There are no built-in security features in TIFF; users can only be allowed or disallowed access. PDF has sophisticated security options. These include password protection, permissions and restricted use (view, search, print, cut/copy/paste restrictions), watermarking, and encryption.
File Size/Upload and Download Speed?
Before we take a look at file size which impacts storage requirements and upload/download speeds, let’s examine the four things that effect file size.
- Scanning Resolution
A 300 dpi scan is much smaller than a 600 dpi scan. - Color Space
Color and grayscale scans are much larger than black and white scans. - Physical Dimensions
An 8 ½ by 11 page is much smaller than an 11 x 14, all other things being equal. - Compression
Raw scans can be compressed for a much smaller size and compression technologies compress different types scanned of documents differently.
Both TIFF and PDF offer compression technology. Scan your typical documents with a variety of file compression formats to determine the acceptable file size and upload/download speed for your environment.
Color Space: Color, Grayscale, or Black and White?
As mentioned previously, TIFF- G4 compression files are often used for black and white or bitonal scans.
TIFF-LZW is often used for bitonal or color images and is most effective for solid color graphics and less effective for 24-bit photos. PDF files also offer different compression technologies which present options for color space.

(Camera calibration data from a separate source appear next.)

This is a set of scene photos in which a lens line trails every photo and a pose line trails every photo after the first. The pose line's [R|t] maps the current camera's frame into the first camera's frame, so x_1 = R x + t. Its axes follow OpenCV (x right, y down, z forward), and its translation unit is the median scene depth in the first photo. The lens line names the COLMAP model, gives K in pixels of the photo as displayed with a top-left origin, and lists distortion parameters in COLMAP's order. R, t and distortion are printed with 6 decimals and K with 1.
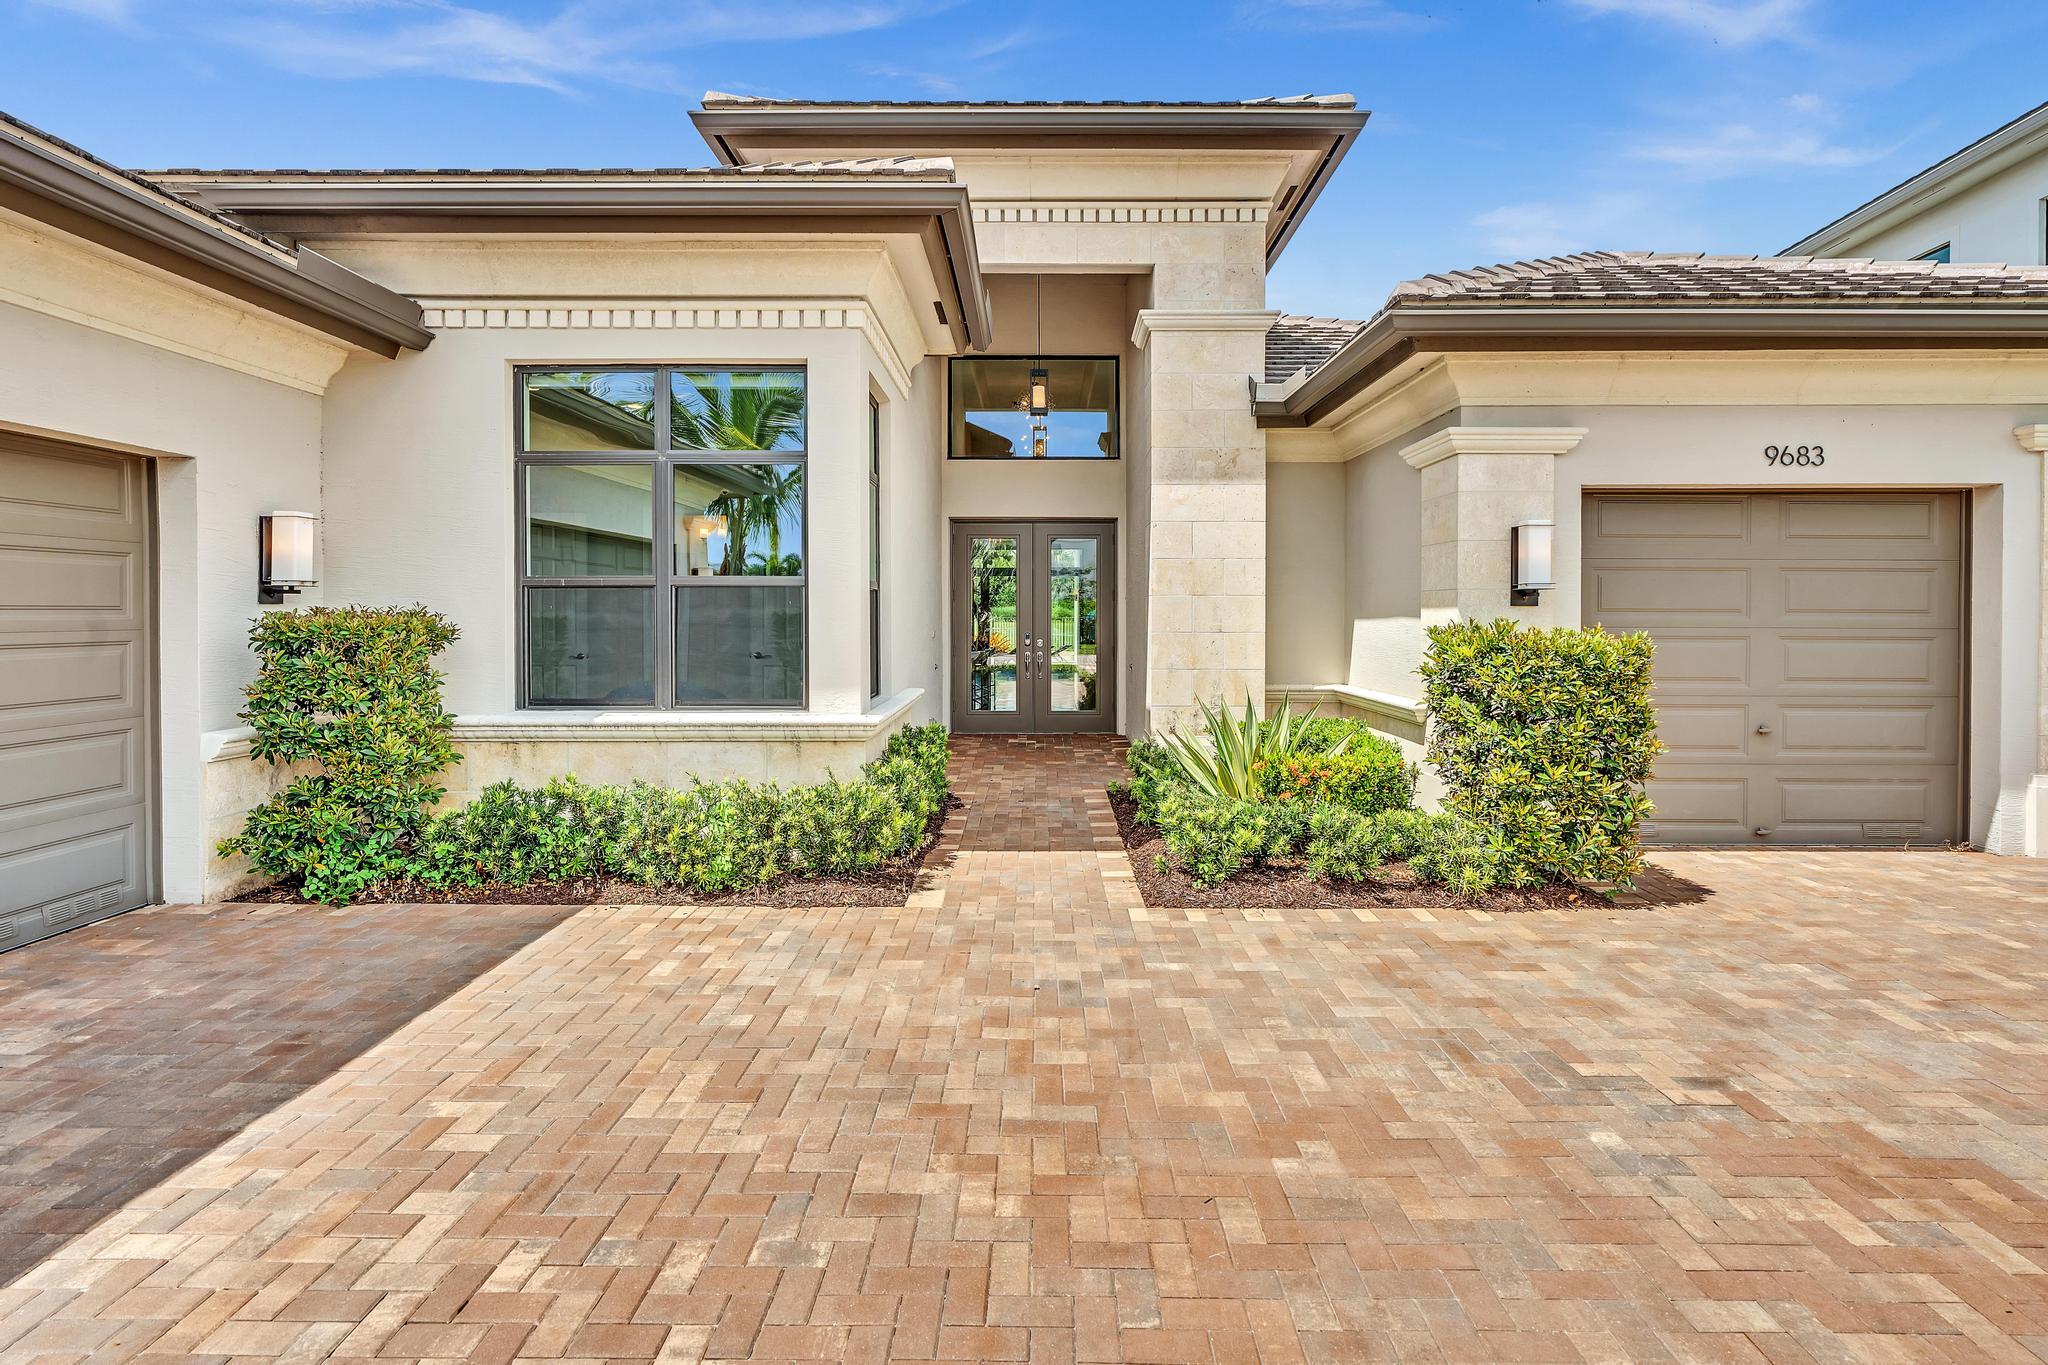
lens RADIAL K [[969.6, 0, 1025.0], [0, 969.6, 625.6], [0, 0, 1]] dist [-0.001891, 0.000058]
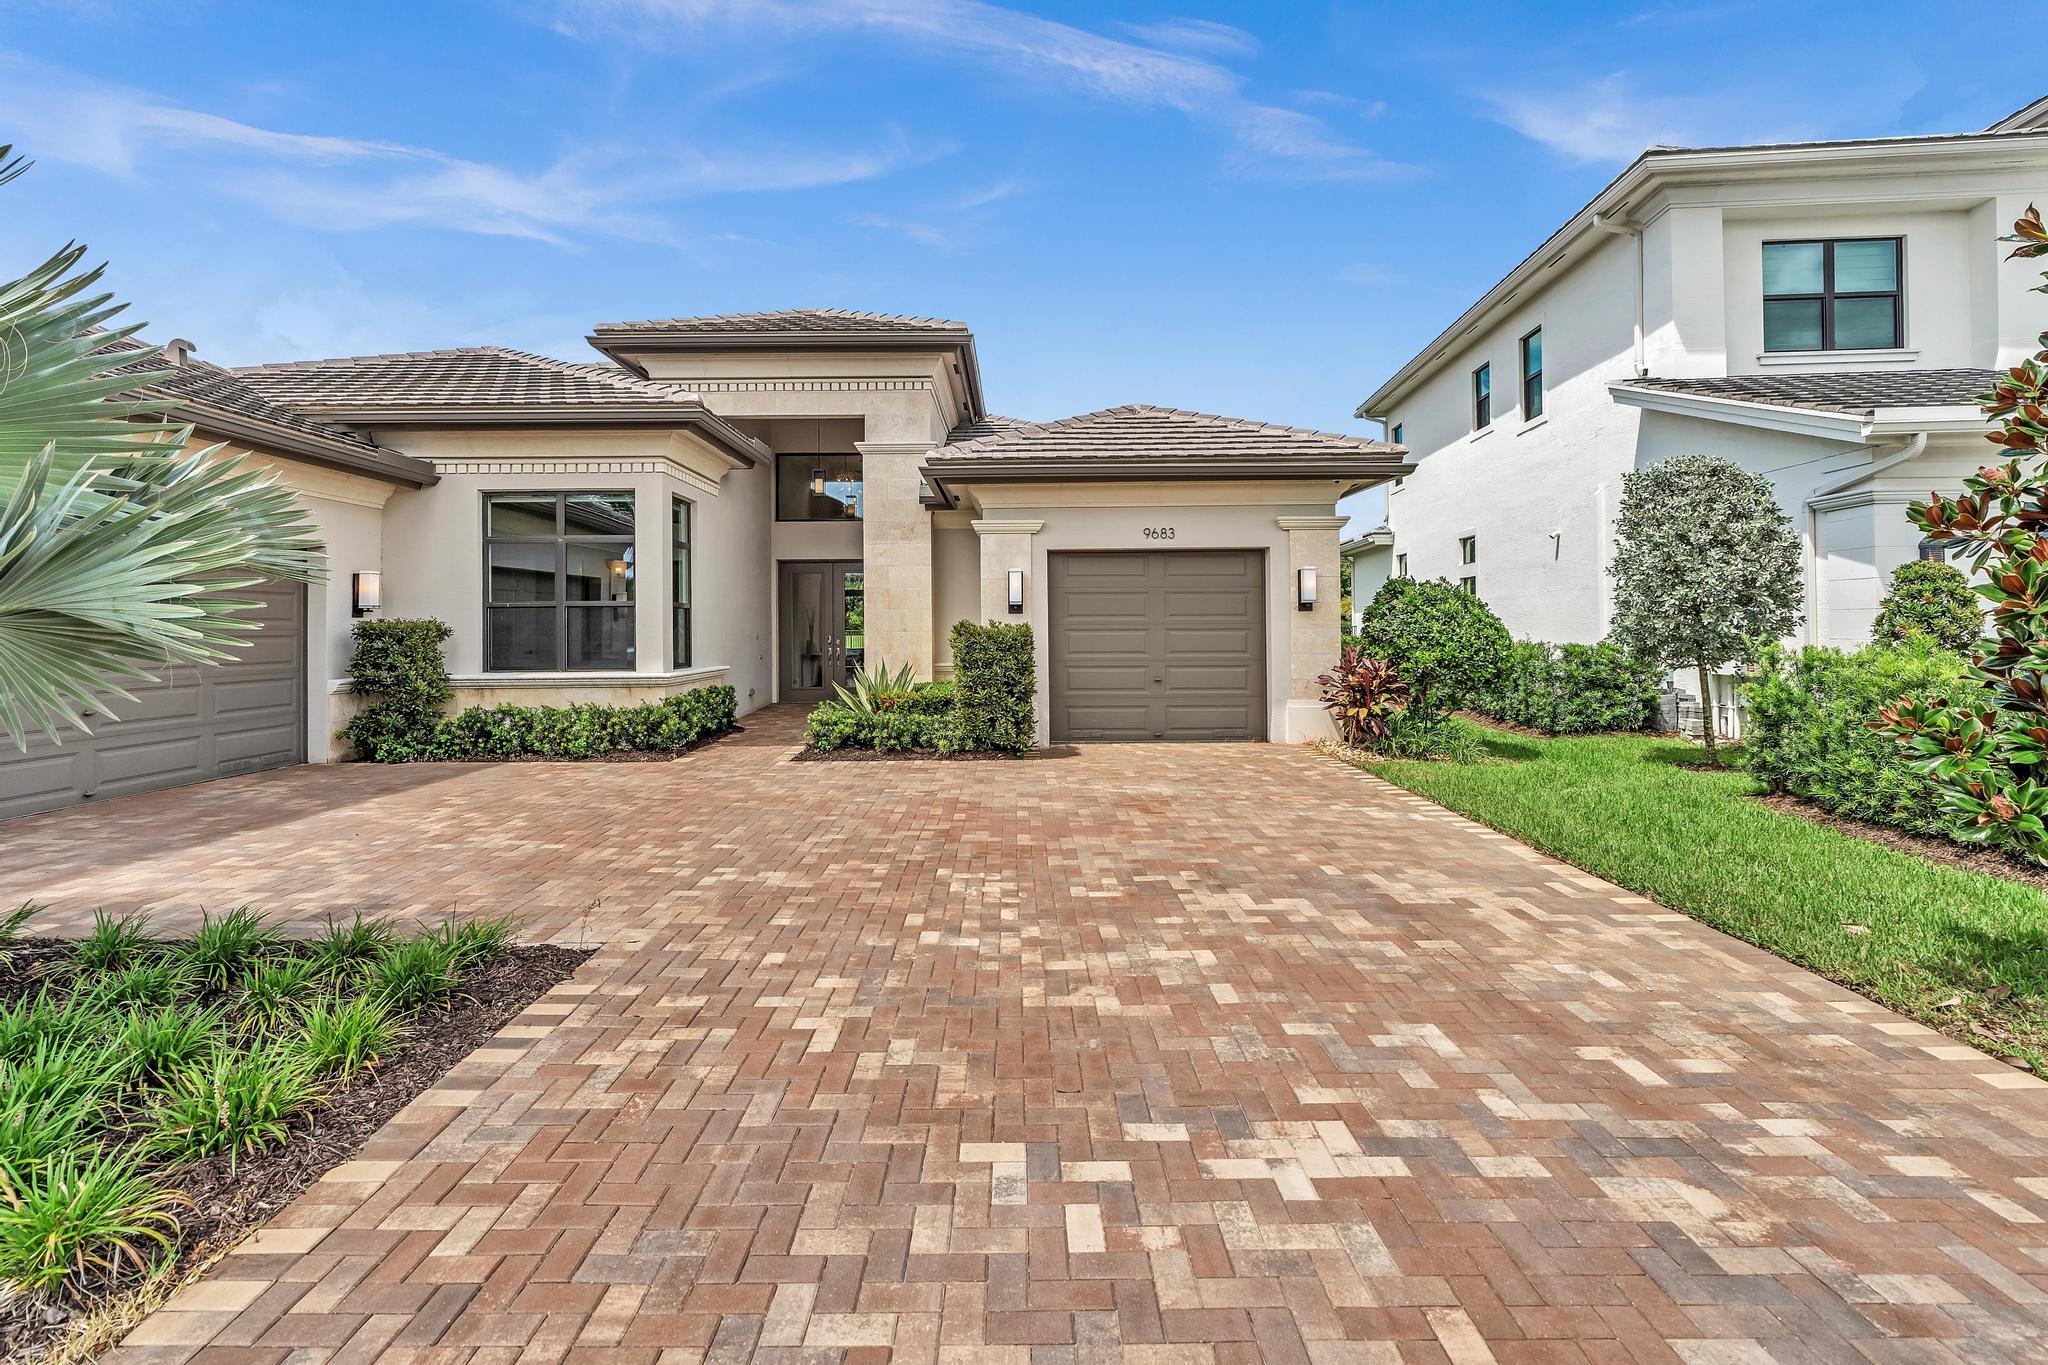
lens RADIAL K [[941.4, 0, 1010.4], [0, 941.4, 622.4], [0, 0, 1]] dist [-0.003902, 0.000439]
pose [[0.999930, -0.008209, 0.008503, 0.506171], [0.008387, 0.999741, -0.021152, 0.037603], [-0.008327, 0.021222, 0.999740, -0.874060]]
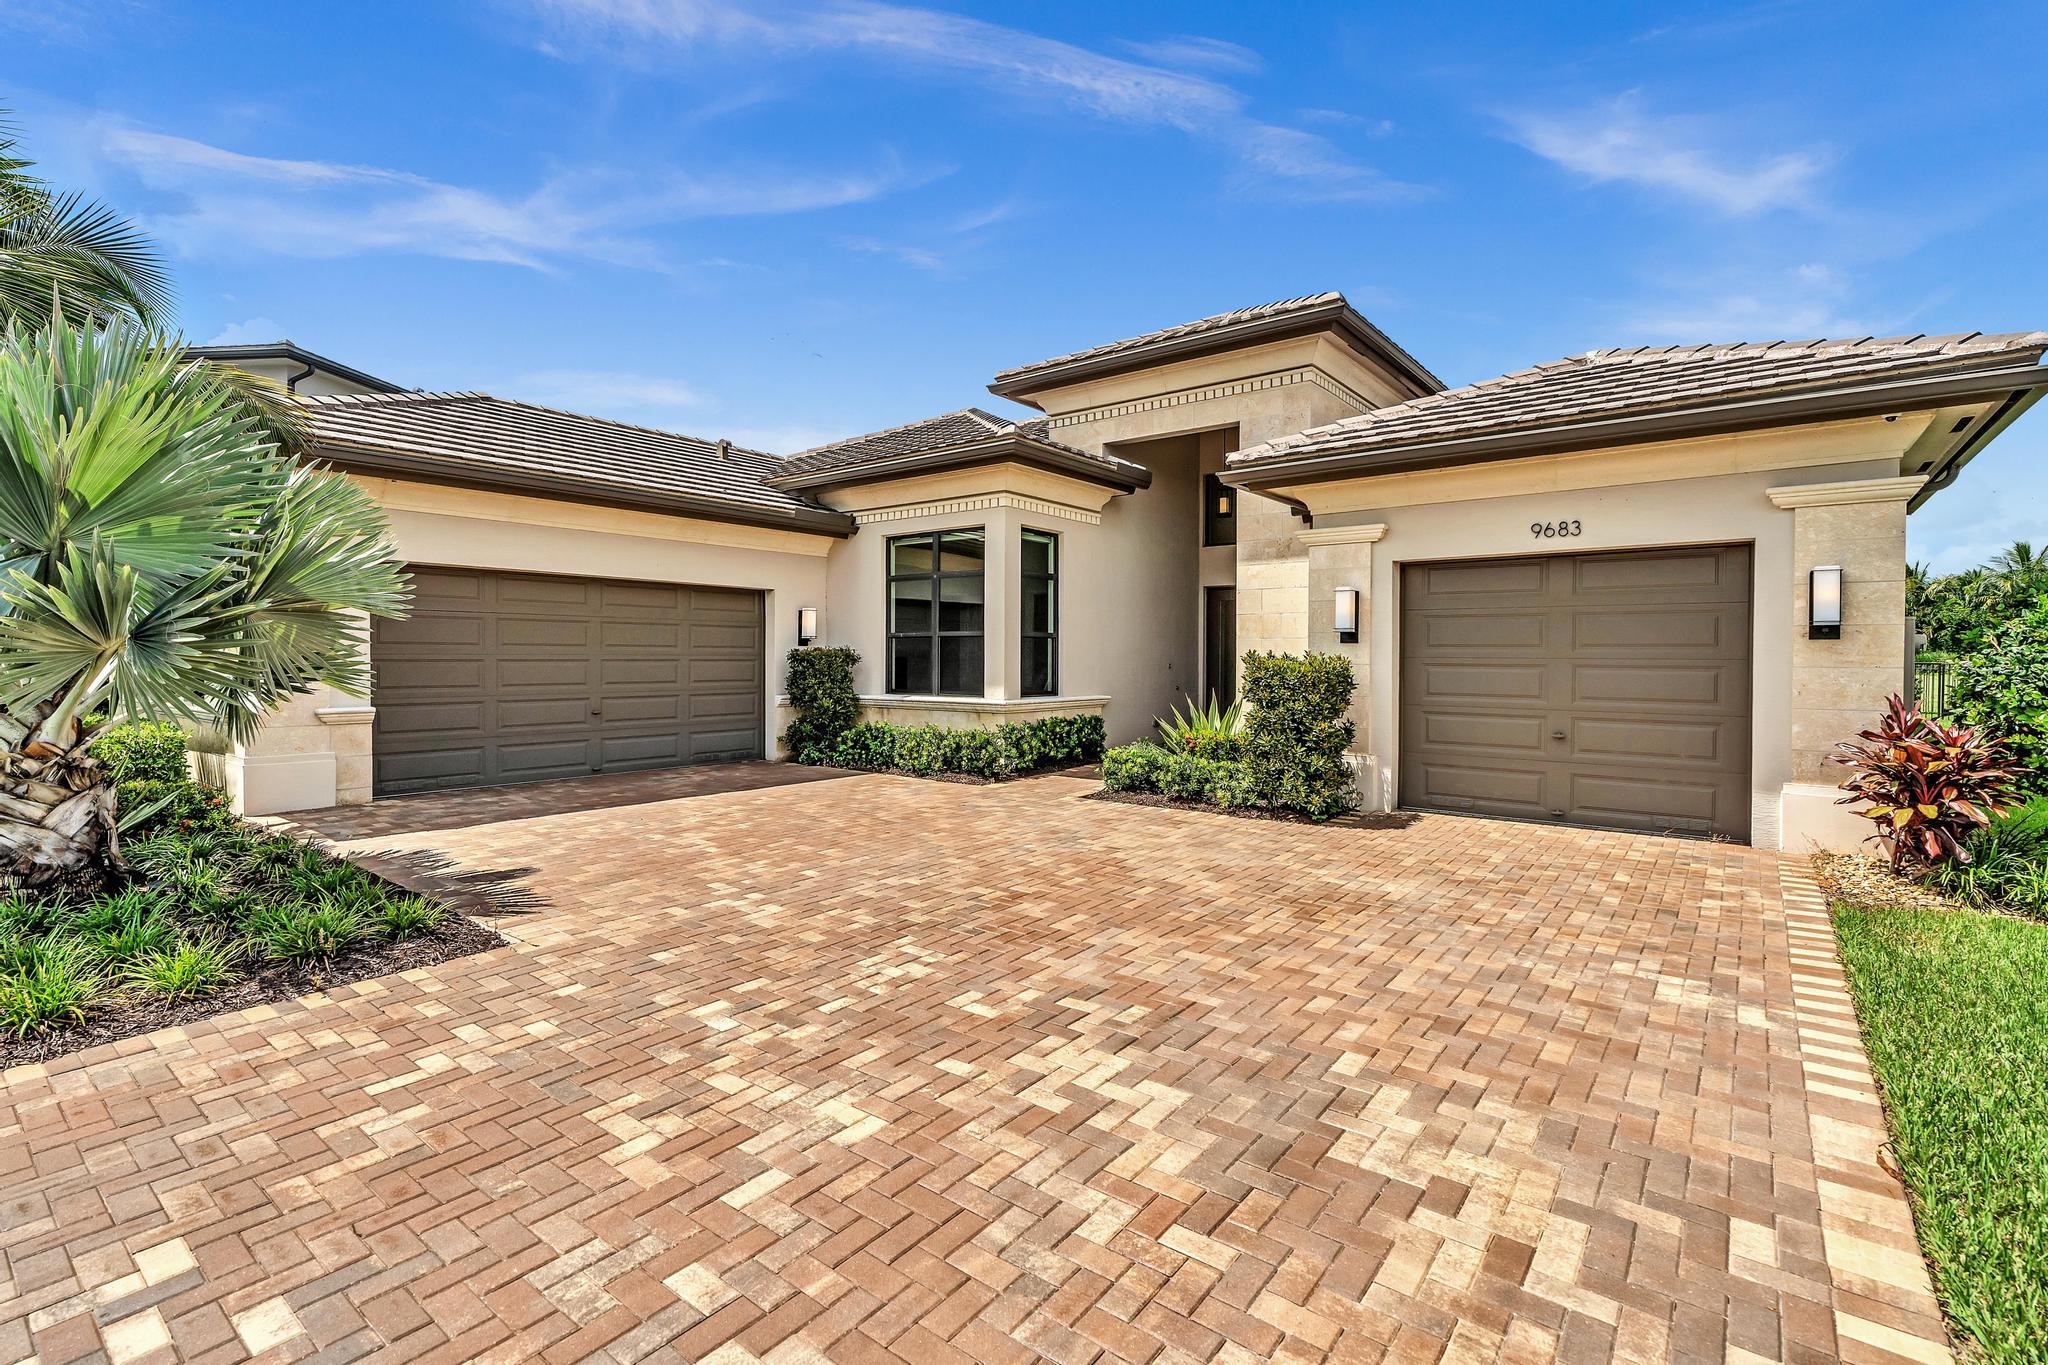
lens RADIAL K [[928.4, 0, 1028.1], [0, 928.4, 673.5], [0, 0, 1]] dist [-0.002388, 0.000054]
pose [[0.788985, 0.012748, -0.614280, 1.051031], [-0.013151, 0.999906, 0.003859, 0.029840], [0.614272, 0.005034, 0.789078, -0.478988]]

As both TIFF and PDF support color, grayscale, and black and white, here again, scan your typical documents with a variety of formats to determine the acceptable output. Caution, scanning a black and white text document with a color setting, needlessly creates a large file.
Legal Admissibility?
Varies by country. Generally both file types can be admissible as long as the appropriate processes are followed for the rules of evidence for the specific jurisdiction
Conversion?
Both TIFF and PDF files can be converted with readily available tools. This may be important if your scanned files are to be used as “master files. For example, you may need to scan for both archival and web viewing. Because of file size, you may need to copy and convert a large archival file for easy web viewing. Hence the “master file” may need to be converted to another file type later.
Should I Use PDF or TIFF for my Document Scanning?
After review of your requirements and an understanding to the capabilities of each file type, the answer to what file type you should be using is often, both. You may decide to keep your “office” documents in PDF format and other documents such as floor plans, installation manuals and others with heavy graphics in TIFF. It’s up to you!